Crittenberg não conteve um largo gesto de impaciência, que alertou todos em
redor. Sua voz se elevou: “Se o senhor não empregou ainda sua reserva e dispõe
de um saldo de 8 mil tiros de artilharia e de morteiros, e sendo ainda menos de
15 horas, decide renunciar a continuar a atacar, outras razões mais fortes
devem existir para que desista do cumprimento da missão.” No silêncio da sala
se ouviram os ruídos distantes das explosões, esporádicas mas ainda
assustadoras. O ministro Salgado Filho depositou sua xícara de café na mesa
rústica e ficou olhando para ela um instante antes de erguer a cabeça e ver a
face crispada de Mascarenhas. “General Crittenberg” disse o general Mascarenhas
pausadamente e num tom de voz contido “de fato, uma sequência de fatores
negativos, inesperados e de alguma maneira ainda não explicados, está influindo
para que o moral de certa parte da tropa se sinta abalada, e acredito que com
tendência para piorar.” Nesse instante a figura enorme de Zenóbio entrou no
recinto, trazendo ainda no uniforme o cheiro e a sensação física da batalha que
estava comandando. “De minha parte, general Mascarenhas e meus senhores, posso
afirmar que o moral de minha infantaria não sofreu qualquer arranhão. Peço
permissão para discordar quanto a sua afirmação, comandante, de que não se
cumpriu a missão por fracasso moral da infantaria. Outros fatores podem e devem
ser encontrados, menos este.” O general Cordeiro
de Farias acabara também de entrar, exalando frio do seu capote molhado, dirigiu-se
á mesa de café e se serviu. “De minha parte, senhores, também posso garantir de que o moral da
artilharia está intacto. Aconteceu muita coisa que necessita ser explicada
antes de se falar em perda de moral.” Os três generais brasileiros se
entreolharam, surpresos com eles mesmos. O general americano apontou com o dedo
seu relógio de pulso. “Muito bem. Vamos nos reunir as 17 horas, no QG avançado
do IV Corpo, em Taviano, para retomar a discussão deste assunto.
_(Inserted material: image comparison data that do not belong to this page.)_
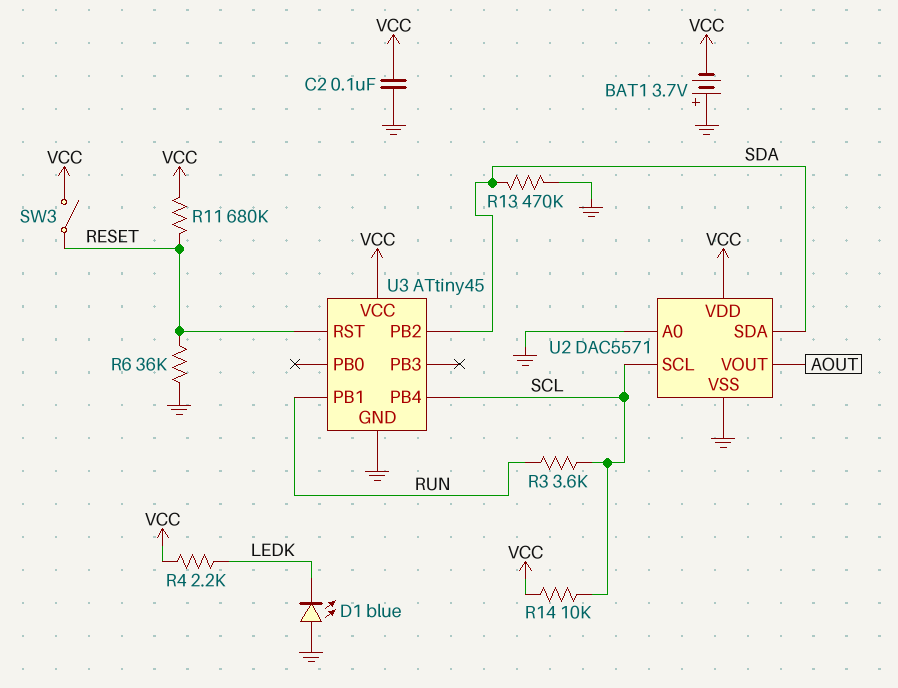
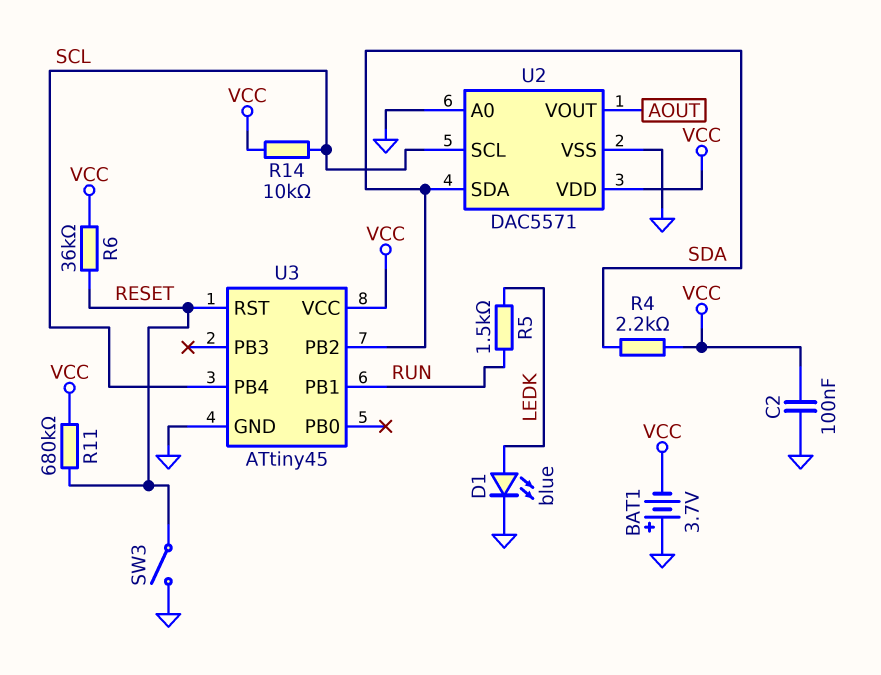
D1: LED blue (A GND, K LEDK) -> LED blue (A LEDK, K GND)
R3: 3.6k (RUN, SCL) -> none
R4: 2.2k (LEDK, VCC) -> 2.2k (SDA, VCC)
R5: none -> 1.5k (LEDK, RUN)
R6: 36k (GND, RESET) -> 36k (RESET, VCC)
R13: 470k (GND, SDA) -> none
SW3: switch (RESET, VCC) -> switch (GND, RESET)

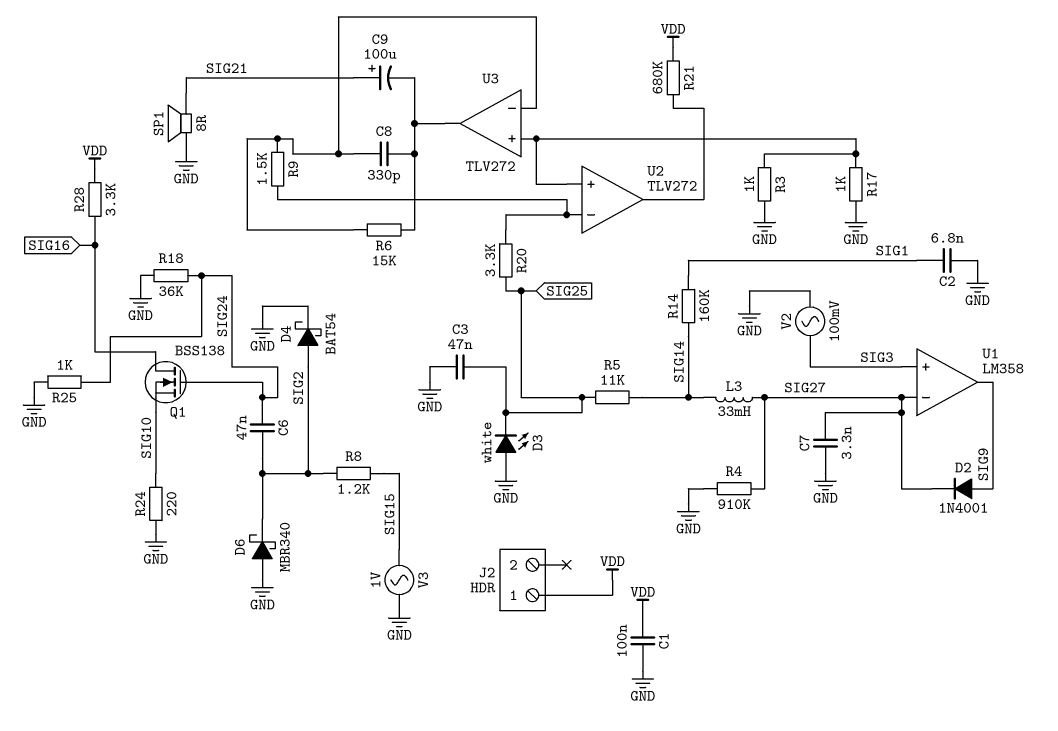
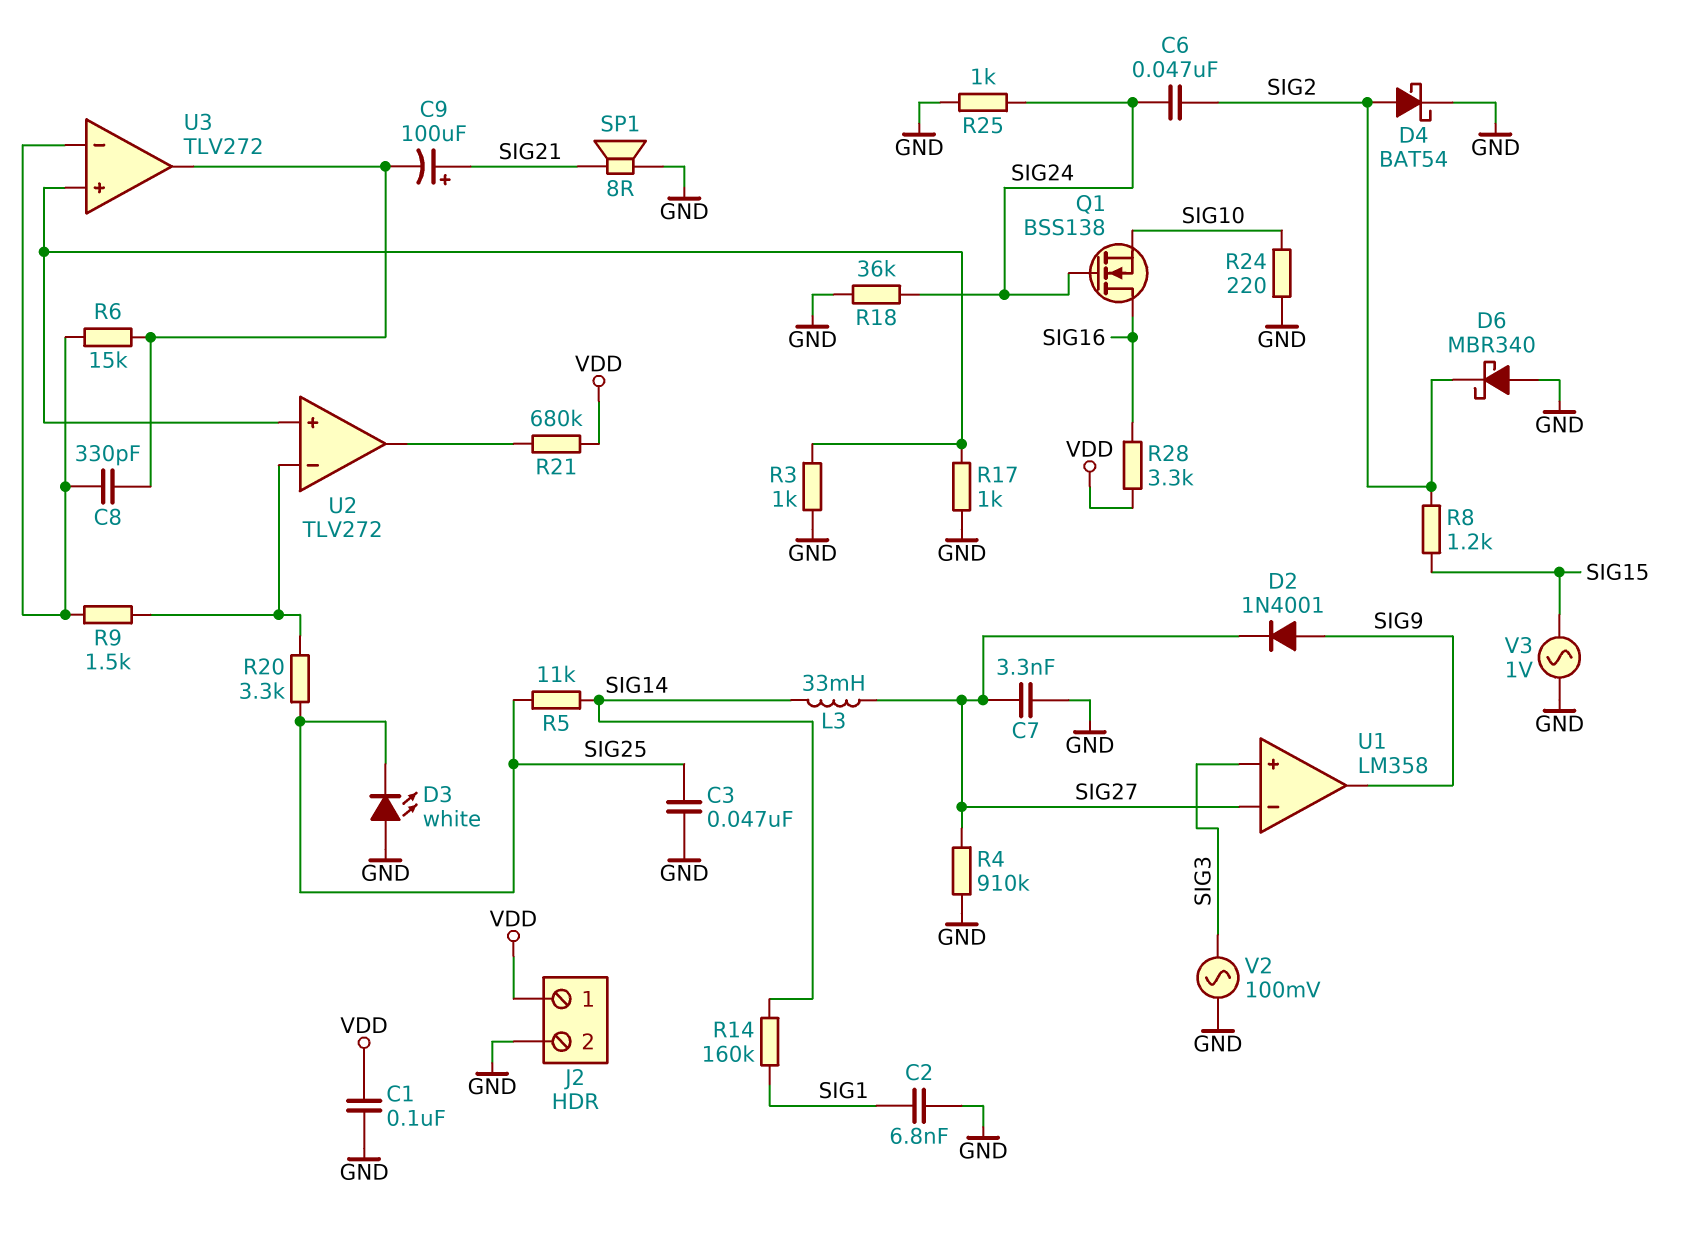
J2 pin 2: none -> GND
Com licença.”
Saiu pomposamente, talvez mais do que o necessário. Os americanos tinham
generais teatrais e espalhafatosos como Patton e Mac Arthur, entretanto
Crittenberg era controlado e os brasileiros sentiram que estavam na borda de um
abismo. Os americanos não queriam dividir fracassos. O ministro Salgado Filho
se aproximou de Cordeiro de Farias e apertou sua mão, no momento em que o
capitão Bueno olhava ao redor tentando descobrir onde estava. Ele desconhecia o
que estava acontecendo com o ataque principal. Onde estariam os dois pelotões
de primeiro escalão que tinham obrigação de lhe dar apoio? Onde estaria ferido?
A dor ainda era apenas uma ameaça e só o de que tinha certeza era que respirava
mal, algo acontecera com seu pulmão esquerdo. Lembrava que o rádio de mão fora
inutilizado pelo deslocamento de ar causado por uma explosão logo que chegaram
naquele corredor, o corredor como dissera aquele soldado atrevido, o corredor
da morte, e é onde estava, no tal corredor da morte, sem comunicação, cabos
telefônicos partidos, vários corpos caídos ali perto, e a sensação de algo
molhado na barriga, levou a mão trêmula até ali, olhou para ela, sangue, a vida
ia se escoando devagarinho daquele buraco em sua barriga e em volta o silêncio
e essa farinha bem fininha que cai do céu e faz cócegas em seu nariz e vai
deixando tudo delicadamente alvo, sua mulher ia gostar de ver. E ali no
observatório a 600 metros do corpo imóvel do capitão Bueno, precariamente
protegidos, o major Jacy e o coronel Almeida apontam o binóculo e vão contando
os corpos, cinco, seis, oito, dez, doze... “Que desastre, Almeida, o que deu
errado?” “Muita coisa, major, mas eu acho que o sexto corpo á direita é do
capitão Bueno.” “Sim, é ele mesmo.” “Eu tive a impressão que ele está se
mexendo.” “Me parece imóvel, completamente imóvel.” “Eu vi sua mão se mexer.”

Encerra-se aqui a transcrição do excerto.